• What you have to do
Make an exact copy of the records that follow, with each picture omitted.

• Records for this task
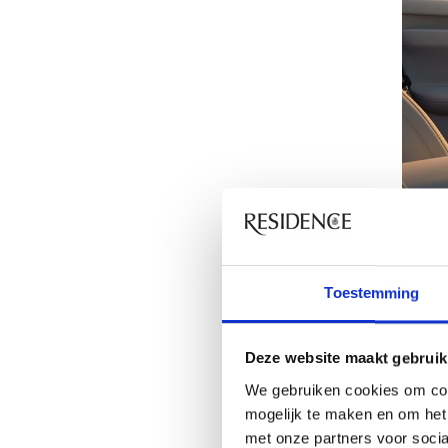
Toestemming
Pa
Deze website maakt gebruik
We gebruiken cookies om con
pr
mogelijk te maken en om het 
met onze partners voor soci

• Answer to this task
Toestemming
Pa
Deze website maakt gebruik
We gebruiken cookies om con
pr
mogelijk te maken en om het 
met onze partners voor soci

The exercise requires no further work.